One use case that I have personally encountered on numerous occasions is as follows:
- I’m working with spatial points within a spatial polygon (e.g., polling locations in a city)
- I want to isolate points on one side of a spatial line that bisects the polygon (e.g., polling locations that are east of an interstate in a city)
- It seems like I should be able to combine the line (an interstate) with the polygon to essentially cut it in half
Before I fully read the documentation for st_buffer()
, all my attempts at this had failed. It is, of course, much easier than I was making it using this simple feature of st_buffer()
.
Let’s look at our data again:
# Plot the data to get a visual of our data
mke |>
ggplot() +
geom_sf() +
geom_sf(data = mke_int) +
geom_sf(data = polls, size = .75, color = "red") +
theme_void()
Say we want to look at polling locations that are east or south of Interstate 43. First, let’s limit our interstate data.
# filter for I43
i43 <- mke_int |>
filter(FULLNAME == "I- 43") |>
# to simplify, let's take the main line
mutate(ind = row_number()) |>
filter(ind == 1)
i43 |>
ggplot() +
geom_sf(data = mke) +
geom_sf() +
theme_void()
My original thinking was that sf
must have a way to take a line like we have here that totally bisects a polygon and create one or two new polygons based on those points of intersection.
We can create a buffer from the interstate that extends beyond the city limits, but using a two-sided buffer won’t work because that will create a new polygon whose edge is not the original line.
# create buffer around interstate
two_sided <- st_buffer(i43, 20000)
# plot for review
two_sided |>
ggplot() +
geom_sf(data = mke) +
# using alpha so we can see underlying boundaries
geom_sf(color = "yellow", fill = alpha("yellow", .5)) +
geom_sf(data = i43) +
theme_void()
This buffer covers all the area of city limits east and south of the interstate, but it extends well north and west, too. This won’t work for our purposes because an intersection (st_intersection()

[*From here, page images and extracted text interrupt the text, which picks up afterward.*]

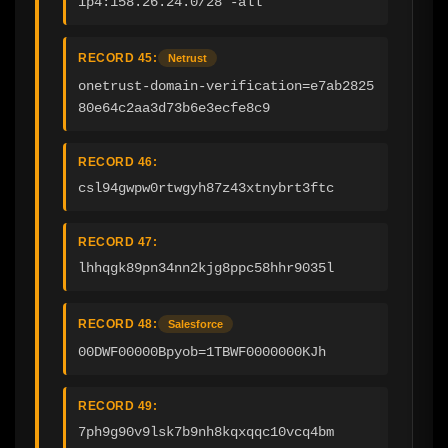
ip4:158.26.24.0/28 -all
RECORD 45:
Netrust
onetrust-domain-verification=e7ab2825
80e64c2aa3d73b6e3ecfe8c9
RECORD 46:
csl94gwpw0rtwgyh87z43xtnybrt3ftc
RECORD 47:
lhhqgk89pn34nn2kjg8ppc58hhr9035l
RECORD 48:
Salesforce
00DWF00000Bpyob=1TBWF0000000KJh
RECORD 49:
7ph9g90v9lsk7b9nh8kqxqqc10vcq4bm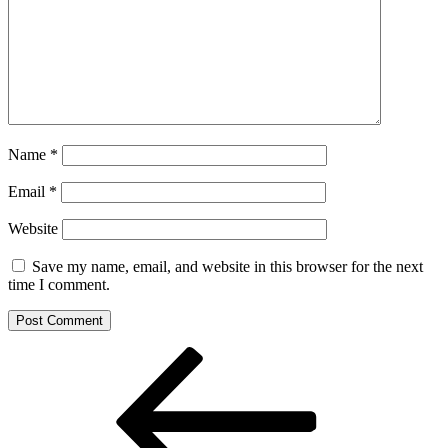
Name
*
Email
*
Website
Save my name, email, and website in this browser for the next
time I comment.
Post
Previous
Post
navigation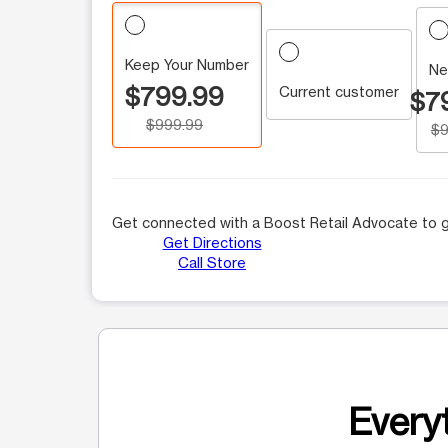
Keep Your Number
Ne
$799.99
Current customer
$7
$999.99
$9
Get connected with a Boost Retail Advocate to g
Get Directions
Call Store
Everyt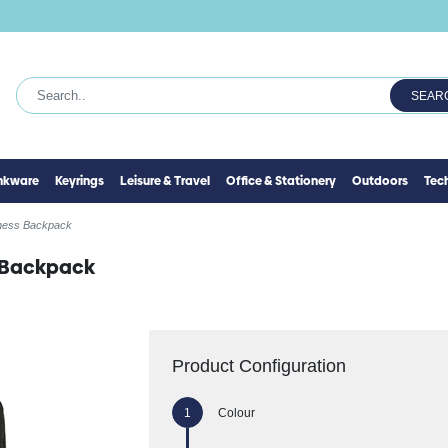
SEAR
inkware
Keyrings
Leisure & Travel
Office & Stationery
Outdoors
Tec
ness Backpack
 Backpack
Product Configuration
Colour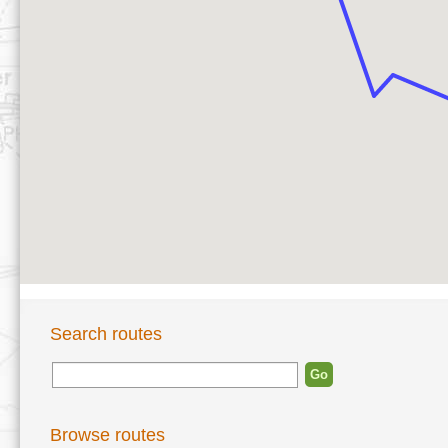
Search routes
Browse routes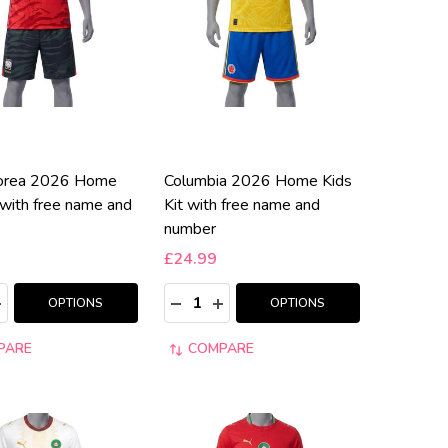
korea 2026 Home
Columbia 2026 Home Kids
 with free name and
Kit with free name and
number
£24.99
:
Quantity:
ASE QUANTITY:
NCREASE QUANTITY:
DECREASE QUANTITY:
INCREASE QUANTITY:
OPTIONS
OPTIONS
PARE
COMPARE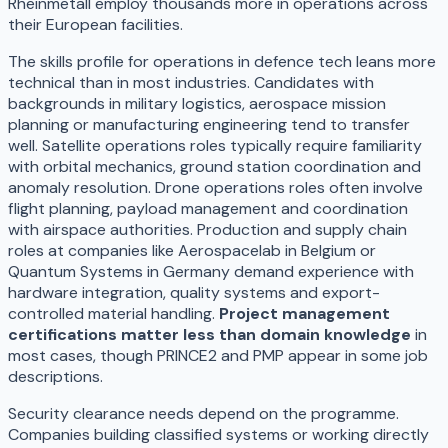
Rheinmetall employ thousands more in operations across
their European facilities.
The skills profile for operations in defence tech leans more
technical than in most industries. Candidates with
backgrounds in military logistics, aerospace mission
planning or manufacturing engineering tend to transfer
well. Satellite operations roles typically require familiarity
with orbital mechanics, ground station coordination and
anomaly resolution. Drone operations roles often involve
flight planning, payload management and coordination
with airspace authorities. Production and supply chain
roles at companies like Aerospacelab in Belgium or
Quantum Systems in Germany demand experience with
hardware integration, quality systems and export-
controlled material handling.
Project management
certifications matter less than domain knowledge
in
most cases, though PRINCE2 and PMP appear in some job
descriptions.
Security clearance needs depend on the programme.
Companies building classified systems or working directly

) will include all that area.
# use st_intersection to clip city limits
city_int <- st_intersection(mke, two_sided)
# plot for review
city_int |>
ggplot() +
geom_sf() +
# using alpha so we can see underlying boundaries
geom_sf(data = i43) +
theme_void()
This is not what we want. So, here is where the singleSide
option comes in handy.
# single-sided buffer
single_sided <- st_buffer(i43, -20000, singleSide = TRUE)
# plot for review
single_sided |>
ggplot() +
geom_sf(data = mke) +
# using alpha so we can see underlying boundaries
geom_sf(color = "yellow", fill = alpha("yellow", .5)) +
geom_sf(data = i43) +
theme_void()
That gives us what we want! Now we can use that buffer polygon to intersect with the city polygon to create a new polygon that represents the portion of the city east and south of Interstate 43.
# create intersection with city limits
se_mke <- st_intersection(mke, single_sided)
# plot for review
se_mke |>
ggplot() +
geom_sf() +
geom_sf(data = i43) +
theme_void()
Perfect! Now that we have our section of the city defined, we can join with the polls
data to identify which polling locations are in this area.
# join the polls data with se_mke to ID those polls
se_polls <- st_join(polls, se_mke)
# plot for review
se_polls |>
# create an indicator variable
mutate(our_polls = ifelse(!is.na(ind), "East/South of I-43", "West/North of I-43")) |>
ggplot() +
geom_sf(data = mke) +
geom_sf(aes(color = our_polls)) +
theme_void() +
labs(color = "")
Conclusion
Personally, I was exhilarated when I figured out how to do this kind of spatial operation. It had been limiting me in small but annoying ways for a while, and finding a solution made me feel…capable.
I hope you find this post informative and useful, but more than that, I hope if makes you feel a little bit more capable.